On the occasion of the fifth centenary of the Vatican Museums (1506-2006), part of the “Asia” section (China, Tibet, Mongolia, Japan, Korea) was opened.
From 2009 to 2023, under the direction and curatorship of Father Nicola Mapelli, the Museum underwent radical changes, both in its exhibition design and in the field of scientific research.
Its principal objectives included the reconnection of the objects on display with the populations who sent the items, and the consequent search for descendants, documents and stories connected to the sending of the artefacts held.
During the reconstruction of the new display spaces, and in collaboration with the original communities, a number of temporary exhibitions and displays were organized in special areas: Rituals of Life (2010), Borobudur Courtyard (2012), Land of Harmony (2014), and Asia Exhibition (2016).
In 2010, the permanent exhibition The Way of the Sea was established along the internal ramp at the entrance of the Museums.
In 2019, with the inauguration of the first exhibition area of the new Ethnological Museum Anima Mundi, the exhibitions Mater Amazonia and the one dedicated to the “Oceania” area were opened to the public. The two exhibition events were exceptionally attended by Pope Francis who, during his visit, recalled that the Museum's mission is: “to welcome the spirit of each culture”. He also called the Anima Mundi Museum “a living home, inhabited by and open to all, with the doors wide open to populations from all over the world”. Through the “beauty and art” gathered together in this house and displayed in “transparency”, it reminds us all of “the value of harmony and peace between peoples and nations”, making “the voice of God resound”.
In 2022, the exhibition areas of the “Americas” and “Africa” were completed, and the new project for the layout of “Asia” and the “Wunderkammer” was initiated.
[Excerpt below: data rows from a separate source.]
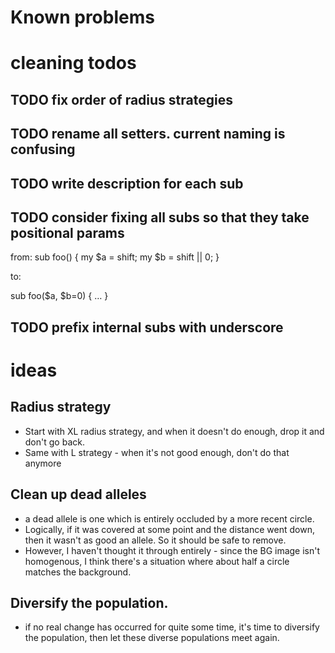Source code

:* Known problems

* cleaning todos
** TODO fix order of radius strategies
** TODO rename all setters. current naming is confusing
** TODO write description for each sub
** TODO consider fixing all subs so that they take positional params
        from: 
        sub foo() {
          my $a = shift;
          my $b = shift || 0;
        }
        
        to:
        
        sub foo($a, $b=0) {
          ...
        }

** TODO prefix internal subs with underscore
* ideas
** Radius strategy
   - Start with XL radius strategy, and when it doesn't do enough, drop it and don't go back.
   - Same with L strategy - when it's not good enough, don't do that anymore
** Clean up dead alleles
   - a dead allele is one which is entirely occluded by a more recent
     circle.
   - Logically, if it was covered at some point and the distance went
     down, then it wasn't as good an allele. So it should be safe to remove.
   - However, I haven't thought it through entirely - since the BG
     image isn't homogenous, I think there's a situation where about
     half a circle matches the background.
** Diversify the population.
   - if no real change has occurred for quite some time, it's time to
     diversify the population, then let these diverse populations meet
     again.

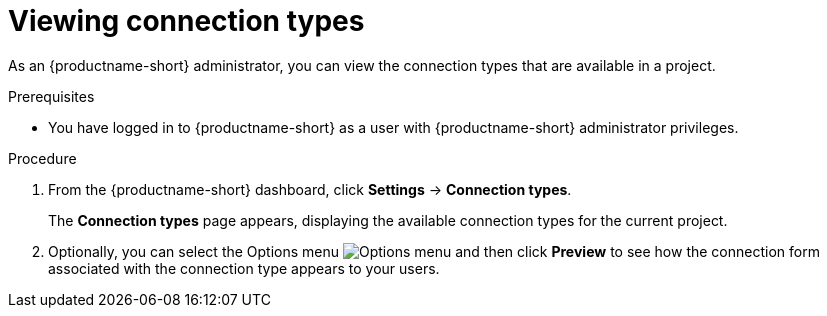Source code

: :_module-type: PROCEDURE

[id="viewing-connection-types_{context}"]
= Viewing connection types

As an {productname-short} administrator, you can view the connection types that are available in a project.

.Prerequisites
* You have logged in to {productname-short} as a user with {productname-short} administrator privileges. 

.Procedure
. From the {productname-short} dashboard, click *Settings* -> *Connection types*.
+
The *Connection types* page appears, displaying the available connection types for the current project.

. Optionally, you can select the Options menu image:images/osd-ellipsis.png[Options menu] and then click *Preview* to see how the connection form associated with the connection type appears to your users.

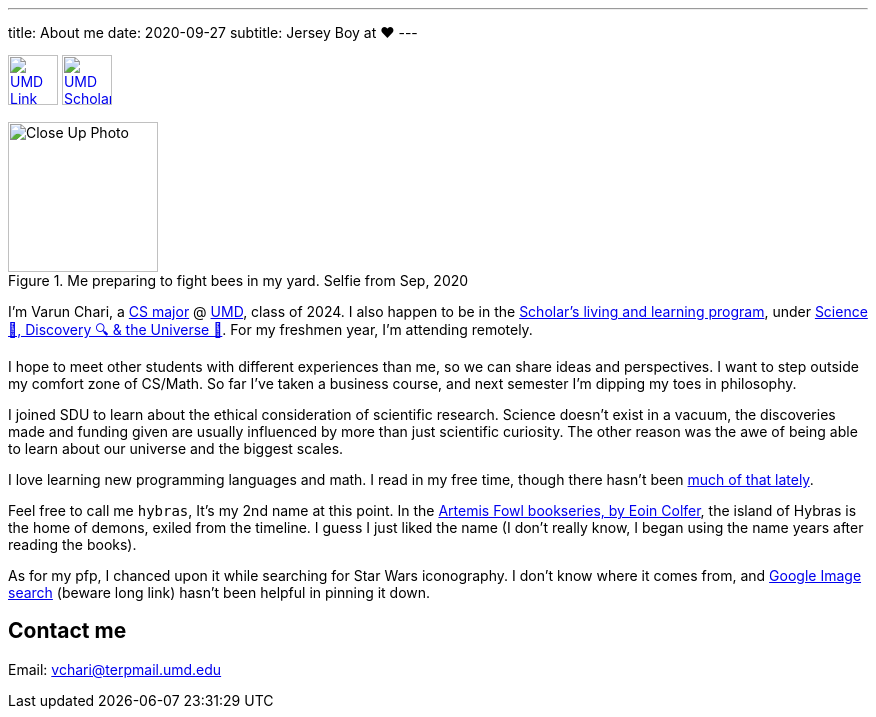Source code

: ---
title: About me
date: 2020-09-27
subtitle: Jersey Boy at ❤️
---

image:https://brand.umd.edu/trademarks/marks/gr/informal.gif[UMD Link,50,link="https://www.umd.edu"] image:https://www.geol.umd.edu/sgc/sharedimages/sunspot.gif[UMD Scholars Link,50,link="https://scholars.umd.edu"]

.Me preparing to fight bees in my yard. Selfie from Sep, 2020
image::/holy_war.jpg[Close Up Photo,150]

I'm Varun Chari, a https://www.cs.umd.edu/[CS major] @ https://www.umd.edu[UMD], class of 2024. I also happen to be in the https://scholars.umd.edu[Scholar's living and learning program], under https://scholars.umd.edu/programs/sdu[Science 🥼, Discovery 🔍 & the Universe 🌌]. For my freshmen year, I'm attending remotely.

I hope to meet other students with different experiences than me, so we can share ideas and perspectives. I want to step outside my comfort zone of CS/Math. So far I've taken a business course, and next semester I'm dipping my toes in philosophy.

I joined SDU to learn about the ethical consideration of scientific research. Science doesn't exist in a vacuum, the discoveries made and funding given are usually influenced by more than just scientific curiosity. The other reason was the awe of being able to learn about our universe and the biggest scales.

I love learning new programming languages and math. I read in my free time, though there hasn't been https://weheartit.com/entry/164749997[much of that lately].

Feel free to call me `hybras`, It's my 2nd name at this point. In the https://www.eoincolfer.com/artemis-fowl[Artemis Fowl bookseries, by Eoin Colfer], the island of Hybras is the home of demons, exiled from the timeline. I guess I just liked the name (I don't really know, I began using the name years after reading the books).

As for my pfp, I chanced upon it while searching for Star Wars iconography. I don't know where it comes from, and https://www.google.com/search?hl=en&tbs=simg:CAQSlQIJlf6WlyZj2UcaiQILELCMpwgaYApeCAMSJt8B6gHyAUaDCT3zAecB_1QPjAZUpuj-iNKQ04ymuNKs06y2wOsQtGjDPIt621ljMKGep7pWnIG9IWOTCw6Kt_12ZbLrEqFcYYuxeyQ024OeFQnbftvEmN7gogBAwLEI6u_1ggaCgoICAESBG-s--oMCxCd7cEJGoMBChkKBmVtYmxlbdqliPYDCwoJL20vMDF3azljChgKBmNpcmNsZdqliPYDCgoIL20vMDF2a2wKFgoEd29vZNqliPYDCgoIL20vMDgzdnQKGAoGd2VhcG9u2qWI9gMKCggvbS8wODNrYgoaCghzeW1tZXRyedqliPYDCgoIL20vMGYyOG0M&q=jedi+logo&tbm=isch&sa=X&ved=2ahUKEwj6pLrKuYrsAhXSmuAKHUl4D2oQ2A4oAXoECBAQKQ&biw=1536&bih=760#imgrc=WeenJJ8BQ30jvM[Google Image search] (beware long link) hasn't been helpful in pinning it down.

== Contact me

Email: link:mailto:vchari@terpmail.umd.edu[vchari@terpmail.umd.edu]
In August 2024, Nadia Fiussello was appointed Curator of the Anima Mundi Museum. Her career in the Museums has already seen her working as a Ph.D - India and East Asia - in the Asia Section of the Ethnological Museum since 1999 and, since 2013, in the role of Assistant in the Ethnological Department.
The Museum collection is now made up of over 80,000 artefacts and includes, besides objects relating to extra-European ethnography (Africa, Americas, Asia, Oceania), a stone collection with prehistoric flints from all over the world, and a rich collection of Asian coins and artefacts from pre-Columbian civilizations. The collection also includes works of art by contemporary artists and craftsmen who, in donating their creations to the Department and to the Pontiffs, continue to enrich the cultural heritage of the Anima Mundi Museum collection.